(Beginning of Passage to read)

Protist community analysis inferred from a metabarcoding data set comparing a high bloom-intensity site (H-BS) with a nearby non-bloom site (N-BS): species richness, calculated by consolidating amplicon sequence variants (ASVs) at the species taxonomic level (A); the relative abundances of protist communities classified into higher taxonomic ranks (B); and the relative abundances of representative taxa (Dinoflagellates, Syndiniales, Diatoms, and Ciliates) (C) for each group in (B).
Metazoan communities of the bloom and adjacent waters
A total of 14 metazoan taxa, along with the meso-sized dinoflagellate N. scintillans, were observed through microscopic examination in the surveyed region (Table 2). All species were detected at H-BS, while only five species were found at N-BS. Notably, the relative abundances of the Cladoceran species Evadne tergestina, the copepods Acartia ohtsukai and Tortanus forcipatus, and the Chaetognathan Sagitta crassa were significantly higher at H-BS compared to N-BS. Overall, the total abundance of metazoans was higher at H-BS, where the M. polykrikoides bloom occurred.
DISCUSSION
Environmental characteristics of the waters
The environmental parameters during the M. polykrikoides bloom highlight several key factors that may have played a role in promoting the bloom’s intensity. First, the observed sea surface temperature of 23°C and salinity of around 32 psu aligns with previous studies that identified the maximum growth ranges of M. polykrikoides (Supplementary Table S2). While the temperature and salinity ranges for bloom occurrences in the southern coastal waters of Korea tend to be broader, they generally focus around 25°C and the low 30s psu range, respectively (Supplementary Table S3).
While this study did not measure nutrient concentrations before the red tide event, presenting limitations in interpreting nutrient availability, rainfall occurring before and during the survey likely facilitated nutrient influx from terrestrial runoff. Indeed, the concentrations of nitrate and phosphate measured on the survey day exceed the half-saturation constant (Ks) values for M. polykrikoides (Ks = 2.10 and 0.57 μM, respectively) reported by Kim et al. (2001). This suggests, albeit indirectly, that the nutrient availability may have partially supported the bloom development process (Gobler et al. 2012, Al-Azri et al. 2014). Furthermore, assuming the two surveyed stations are within the same water mass, the elevated ammonium concentrations at the H-BS station are likely driven by secondary processes, including the decomposition of organic matter resulting from the bloom (Lim et al. 2021).

(End of Passage to read)
(Beginning of Input data)

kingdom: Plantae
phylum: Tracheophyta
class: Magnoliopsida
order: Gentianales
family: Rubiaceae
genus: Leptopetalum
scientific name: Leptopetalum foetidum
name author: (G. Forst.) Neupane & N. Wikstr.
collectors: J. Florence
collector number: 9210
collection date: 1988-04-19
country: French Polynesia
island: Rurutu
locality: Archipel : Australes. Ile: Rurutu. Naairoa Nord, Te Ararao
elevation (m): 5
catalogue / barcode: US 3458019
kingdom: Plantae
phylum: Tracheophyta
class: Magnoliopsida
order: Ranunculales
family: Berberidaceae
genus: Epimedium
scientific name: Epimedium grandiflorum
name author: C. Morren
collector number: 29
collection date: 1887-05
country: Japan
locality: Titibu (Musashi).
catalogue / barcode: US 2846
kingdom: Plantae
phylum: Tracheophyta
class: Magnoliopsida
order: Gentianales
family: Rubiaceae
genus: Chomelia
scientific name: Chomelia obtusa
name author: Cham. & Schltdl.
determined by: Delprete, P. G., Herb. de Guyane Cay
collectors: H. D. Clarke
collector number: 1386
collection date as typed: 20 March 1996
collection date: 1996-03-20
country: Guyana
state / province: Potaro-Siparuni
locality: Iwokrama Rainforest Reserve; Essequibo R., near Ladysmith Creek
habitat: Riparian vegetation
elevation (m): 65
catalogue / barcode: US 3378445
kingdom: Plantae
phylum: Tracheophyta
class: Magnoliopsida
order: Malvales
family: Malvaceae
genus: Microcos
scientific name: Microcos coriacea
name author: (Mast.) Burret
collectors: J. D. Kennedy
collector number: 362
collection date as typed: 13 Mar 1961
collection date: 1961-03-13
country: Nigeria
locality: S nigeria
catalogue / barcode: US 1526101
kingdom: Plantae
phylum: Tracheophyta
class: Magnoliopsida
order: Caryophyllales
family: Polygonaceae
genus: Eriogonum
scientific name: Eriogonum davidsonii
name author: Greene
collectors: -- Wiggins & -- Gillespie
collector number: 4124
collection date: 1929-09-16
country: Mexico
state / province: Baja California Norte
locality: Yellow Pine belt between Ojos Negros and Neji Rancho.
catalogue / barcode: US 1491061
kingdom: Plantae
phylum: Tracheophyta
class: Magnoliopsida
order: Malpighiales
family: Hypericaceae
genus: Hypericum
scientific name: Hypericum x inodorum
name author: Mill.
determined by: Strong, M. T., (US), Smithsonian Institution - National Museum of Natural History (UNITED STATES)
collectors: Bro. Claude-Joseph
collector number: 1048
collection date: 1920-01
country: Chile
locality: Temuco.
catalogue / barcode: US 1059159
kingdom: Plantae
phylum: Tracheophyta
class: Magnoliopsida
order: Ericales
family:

(End of Input data)

### Activity list
a - List every published study the passage on the M. polykrikoides bloom cites, with its author and year as the passage gives them.
b - Copy from the passage on the M. polykrikoides bloom the text starting with "Protist community analysis" and going on through "group in (B).".
The data have no part in this work.

### Solution list
a -
Kim et al. (2001)
Gobler et al. 2012
Al-Azri et al. 2014
Lim et al. 2021

b -
Protist community analysis inferred from a metabarcoding data set comparing a high bloom-intensity site (H-BS) with a nearby non-bloom site (N-BS): species richness, calculated by consolidating amplicon sequence variants (ASVs) at the species taxonomic level (A); the relative abundances of protist communities classified into higher taxonomic ranks (B); and the relative abundances of representative taxa (Dinoflagellates, Syndiniales, Diatoms, and Ciliates) (C) for each group in (B).